The call for a boycott of the census is being pushed by the Rev. Miguel Angel Rivera of the National Coalition of Latino Clergy and other Christian leaders as a protest for the inability of the Obama Administration to take on the issue of immigration reform. The issue of a substantive and fair US reform of immigration policy has eluded previous administrations and even George W. Bush saw it come to a screeching halt and defeat during his last year in office. The issue becomes even more heated when you have right wing commentators like Rush Limbaugh, Michelle Malkin and perhaps the most tenacious of all CNN’s Lou Dobbs, whipping up anti immigrant sentiment with half truths and distorted lies. I must admit I am baffled by Lou Dobbs’ anti immigrant rhetoric as his wife Debi Segura is a Mexican American, a fact he is fond of pointing out to explain why he is not hispanophobic.

One such exaggeration made by Dobb’s was that Latinos/Hispanics were responsible for and outbreak of 7,000 new cases of leprosy in the US brought across the border by illegal migration, a fact widely disputed by experts who said that in fact, the actual number of leprosy cases had reached 7,000 in the registry over 30 years, not the previous three years, with 137 cases reported in 2006. But truth and fact are the casualties of opinionated reporters who rather than reporting the news, give us their point of view, and massive doses of self righteous indignation when questioned, for good measure.

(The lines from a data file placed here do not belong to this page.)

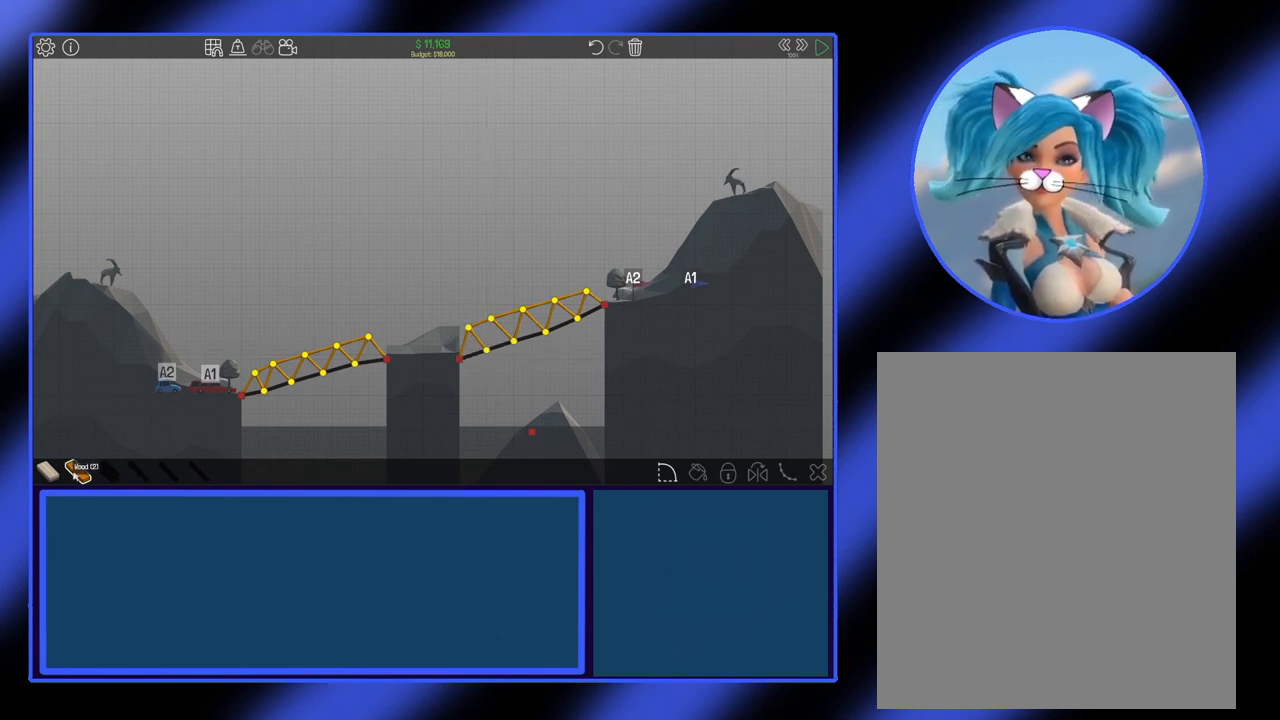
{"keys": [], "mouse": [], "events": [[167, "mouse_left", "down"], [267, "mouse_left", "up"]]}
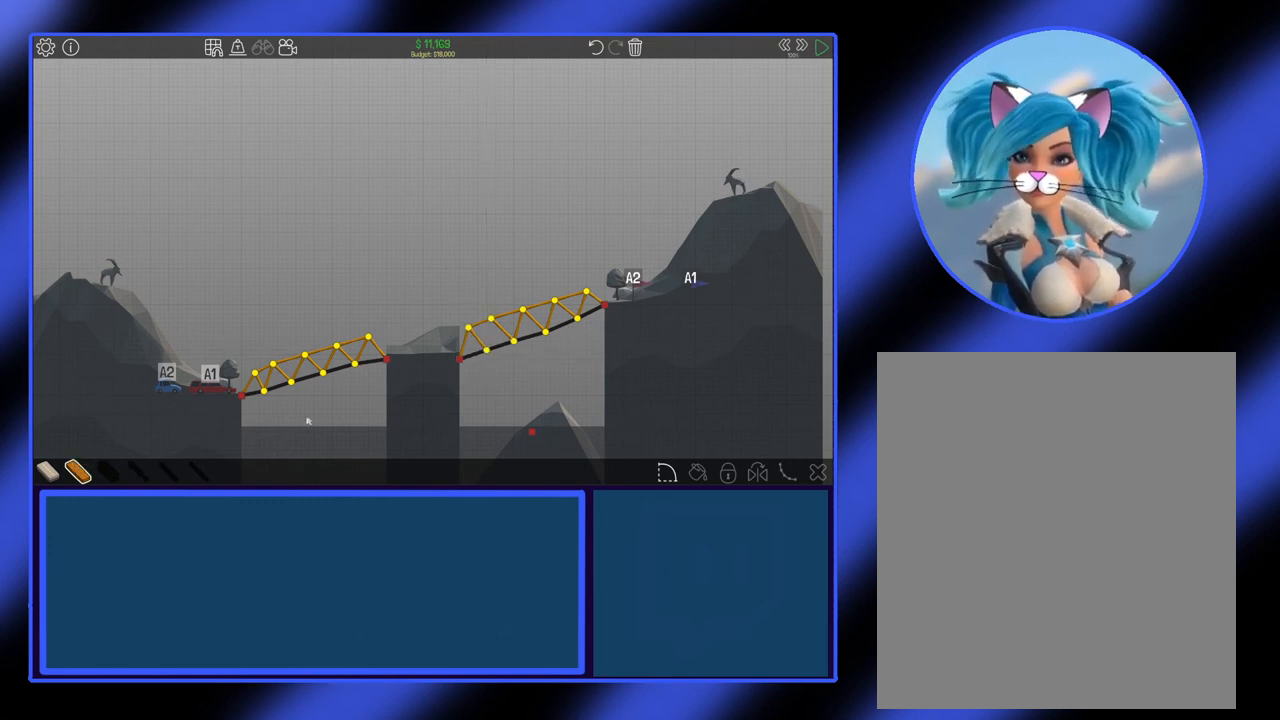
{"keys": [], "mouse": [], "events": []}
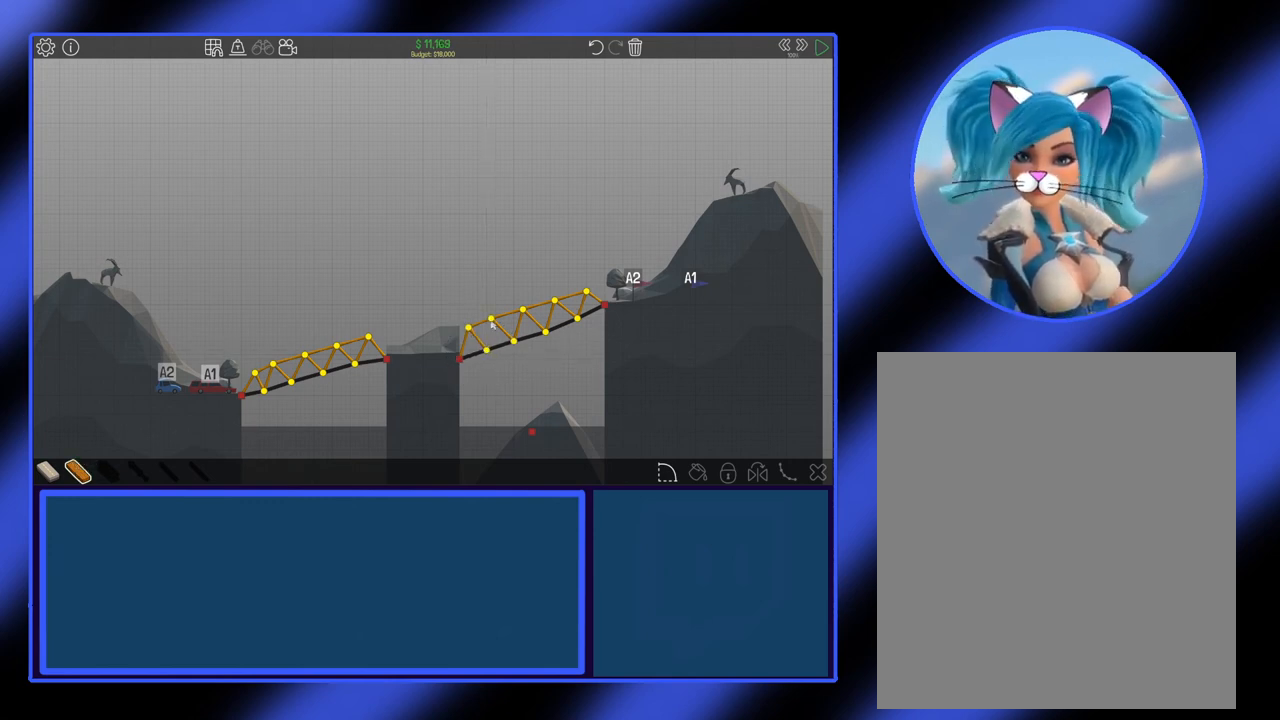
{"keys": [], "mouse": [], "events": [[400, "mouse_left", "down"], [500, "mouse_left", "up"]]}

The truth of the matter is that under current economic conditions, the issue of immigration reform is perilous for any politician wishing to take it on. Lou Dobbs and other populist media figures rely on this uncertainty to feed fear and misinformation. Indeed, I would venture to say that at no time in America since Jim Crow, has there been such an undercurrent of racist and xenophobic anxiety among certain segments of the population. Immigrants have become one such easy scapegoat, although in the current debate you’d think that word applied only to Latinos as if immigration from other parts of the world did not exist.

One recent example serves to illustrate how complex the debate is and how easily it can de derailed, manipulated, and come undone. Joe Wilson’s outburst calling President Obama a liar when he claimed illegal immigrants would not benefit from health care reform is a telling example of hypocrisy on the part of Wilson (he comes from North Carolina an agricultural state dependent on migrant labor) and how quickly the White House moved to reassure Americans that illegal immigrants would not be allowed to participate in the health care exchange which is part of the health care proposal currently being debated. In fact, changes to the current bill would prevent illegal immigrants from using their own money to pay for health care. The house just passed a health care reform bill that excludes illegal immigrants from receiving health care benefits.  

Which brings me back to the issue of Latinos and the census boycott. Given the complexities of the current debate which is not just solely about immigration, but about health care and how both are linked, it behooves us as Latinos to rethink how not participating in the census will hurt us. I think that the nationalistic and oftentimes racist, and xenophobic rhetoric accompanying the current immigration debate in this country will subside, and we will finally be able to have a reasonable discussion on immigration reform. Till then, not being counted will hurt our communities. It will hurt the allocation of federal resources targeted at Latinos which are oftentimes based on census data.  Community planners and other entities rely on census data to determine where there is a need for additional social services and funding, which can impact public health centers, schools, and social service agencies to name just a few.  Perhaps the greatest impact of the census is how its numbers are used to redistrict congressional and state legislative district boundaries. Not being counted is political suicide. Sometimes a bird in the hand is really worth two in the bush!